* _YOUR INSTRUCTIONS_
In the speech on Bill C-28, how long is the bill said to be?

* _READING TEXT_
--- --- ---
Madam Speaker, I am very happy to have the opportunity today to speak on behalf of the NDP on third reading of Bill C-28. I will first comment on the format of the bill.
I am the NDP member on the human resources development committee. I recall that at one of the first meetings of the committee, a government representative attended and told us about the various provisions available on websites and government publications that were designed to make government more understandable to people.
Certainly as a new member of the House trying to wade through various bills and motions and understand the complexity of the issues before us, I certainly concurred with the government representative. I saw it as a positive step that the various government departments were interested and intent on trying to make government more understandable to ordinary Canadians.
Then along comes Bill C-28. Looking at the volume of this bill, more than 400 pages to be precise, there is no question that this bill and how it has been drafted takes us in exactly the opposite direction to what the government states is its goal in terms of making legislation more understandable to Canadians.
In actual fact, Bill C-28 is very technical legislation. It deals with income tax measures from the February 1997 budget and many technical amendments to a whole variety of acts, including the Income Tax Act as originally outlined in Bill C-69.
This needs to be said before we get into the substance of the bill. It has already been debated by some members that because of the format in which this bill came forward, its complexity and the technicalities it contains, it is ridiculous to expect that Parliament would deal with such a complex bill. I would suggest that the language in the bill and the way it is presented would be incomprehensible even to the most highly paid tax experts. They would certainly have difficulty in deciphering this bill.
The bill is simply anti-democratic because of its format and its language, but most important because of its content. It is wrong for a government to present legislation that is steeped in such isolating language and expect not only parliamentarians but ordinary Canadians to understand and to be informed about what the government is doing.
I wanted to make that comment at the beginning because as a new member of the House it is something I am interested in. It was curious to me that we have been told efforts are being made to make the language more understandable but this bill certainly takes us in a different direction.
I would like to focus some of my comments on Bill C-28 in terms of what it proposes or purports to do in increasing the Canada health and social transfer.
In Bill C-28 we are told that the Canada health and social transfer will be “increased” from $11 billion to $12.5 billion. This is not something new. In fact we heard the announcement not only by government members during the federal election campaign in May 1997 but also in the budget which came before the House for the next fiscal year.
It is very interesting that we are told repeatedly that Canadians can expect to see an increase in the Canada health and social transfer. The government is putting forward the message in that way, that it is an increase. The reality is that this is not an increase at all.
It is simply the government making a decision because of enormous public pressure from opposition parties, from provincial governments and most of all from Canadians who have told the government that they are suffering from the impact of massive cutbacks in the Canada health and social transfer. What has the government decided to do? Rather than provide an increase, it simply is not continuing with another round of cuts that it had previously announced. That in reality is what the so-called increase to the Canada health and social transfer is all about.
--- --- ---
* _DATA EXTRACTS_
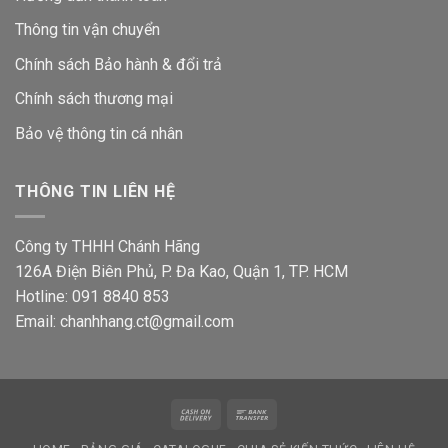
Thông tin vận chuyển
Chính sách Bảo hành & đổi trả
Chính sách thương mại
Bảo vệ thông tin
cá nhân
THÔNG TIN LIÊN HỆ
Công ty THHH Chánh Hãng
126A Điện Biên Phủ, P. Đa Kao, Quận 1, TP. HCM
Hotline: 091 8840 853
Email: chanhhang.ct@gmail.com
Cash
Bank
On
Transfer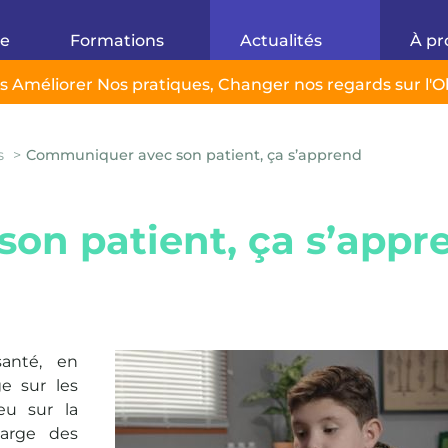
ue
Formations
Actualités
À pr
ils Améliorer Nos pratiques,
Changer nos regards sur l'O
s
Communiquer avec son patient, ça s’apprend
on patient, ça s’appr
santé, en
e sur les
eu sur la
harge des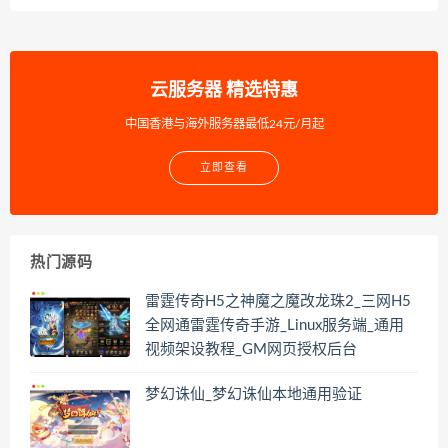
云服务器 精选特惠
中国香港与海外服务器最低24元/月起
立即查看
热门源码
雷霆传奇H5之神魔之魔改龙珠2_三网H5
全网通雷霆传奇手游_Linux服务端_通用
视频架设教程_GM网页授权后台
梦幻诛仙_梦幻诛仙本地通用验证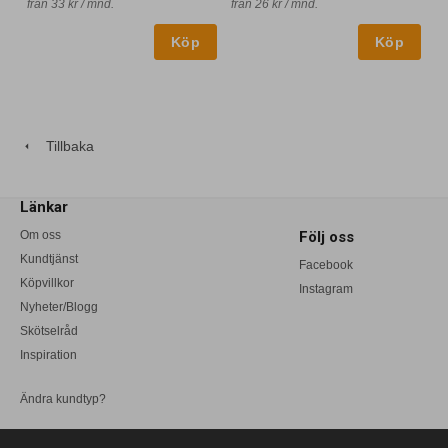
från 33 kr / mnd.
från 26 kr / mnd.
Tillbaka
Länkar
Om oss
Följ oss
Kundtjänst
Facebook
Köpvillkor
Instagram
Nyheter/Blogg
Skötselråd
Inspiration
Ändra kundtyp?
--- --- ---
* _ANSWER TO THIS EXERCISE_
More than 400 pages.